HR professionals have long since been sold on the value of an informative and current employee handbook, but they can quickly become litigation traps if not created or kept up to date properly. This webinar will guide Golden State employers past potential landmines to ensure they are drafted and used effectively.
Properly constructed and maintained, an employee handbook can serve as a training device for both line employees and supervisors. Equally important is their use as a defense in litigation, arbitration or other ADR proceedings to demonstrate that a written policy existed; show that employees had knowledge of it; and indicate that employees were encouraged to ask questions about the policy.
Yet, it is easy for employee handbooks to become litigation traps. For example if they were revised, but never distributed; or there is no proof that employee ever received or had access to them; or they are not updated regularly to reflect statutory, regulatory and case law changes.

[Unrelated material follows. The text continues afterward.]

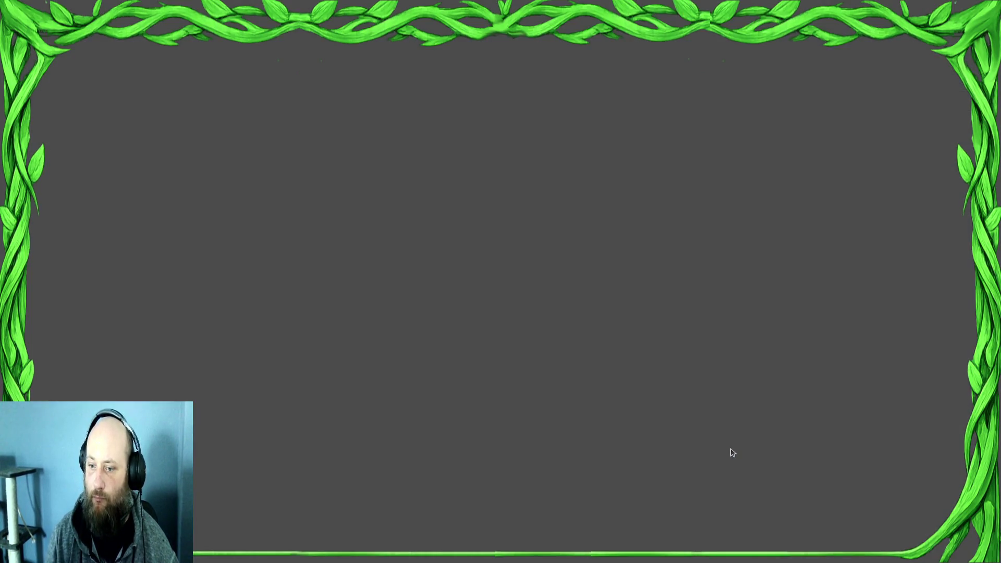
click(725, 450)
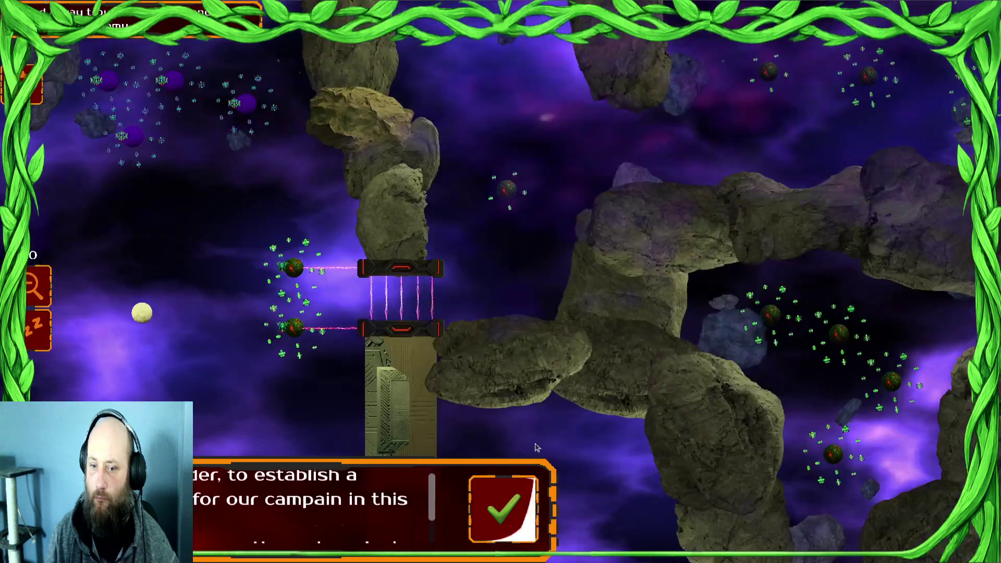
Step: Dismiss the intro dialog, select the top-left fleets and send them down and left
click(503, 509)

Join experienced Littler employment attorneys Chris Cobey and Ben Emmert as they explore what you need to put in a California employee handbook, what you should exclude and answers to questions such as:
- Is the handbook a contract?
- Should you put your arbitration agreement in the handbook?
- How do you decide what goes in the policy manual, and what goes in the handbook?
- Should you promise more than the law requires?
- Do you have to consider what the National Labor Relations Board (NLRB) has said about handbook contents if no part of your workforce is unionized?
- What is the legal effect of inconsistent provisions of your handbook?
Christopher E. Cobey is knowledge management counsel in the San Jose office of Littler Mendelson, P.C.
Mr. Cobey has handled a broad range of employment and labor matters, including wrongful termination cases, breach of contract disputes, race, gender, age and disability discrimination and harassment lawsuits and wage and hour class actions.
He has extensive litigation experience trying cases to verdict or judgment in state and federal courts and before administrative agencies, including the Equal Employment Opportunity Commission, the California Department of Fair Employment and Housing and the California Department of Labor Standards Enforcement.
Benajmin A. Emmert represents employers in a variety of civil litigation matters in both state and federal court, including trials and appellate advocacy. He also represents the interests of employers in labor matters before administrative agencies and tribunals, such as the Division of Labor Standards Enforcement. He also handles arbitration and mediation.
Mr. Emmert's areas of expertise include employment discrimination, wrongful termination, unlawful harassment, wage and hour disputes, Title VII, the FDA, FLSA, FMLA, Fair Employment and Housing Act, and Older Workers Benefit Protection Act.
Prior to joining Littler Mendelson, Mr. Emmert was a litigator for a law firm in San Jose, California. In law school, he was editor for the Santa Clara University Law Review and was a member of the trial team and Honors Moot Court.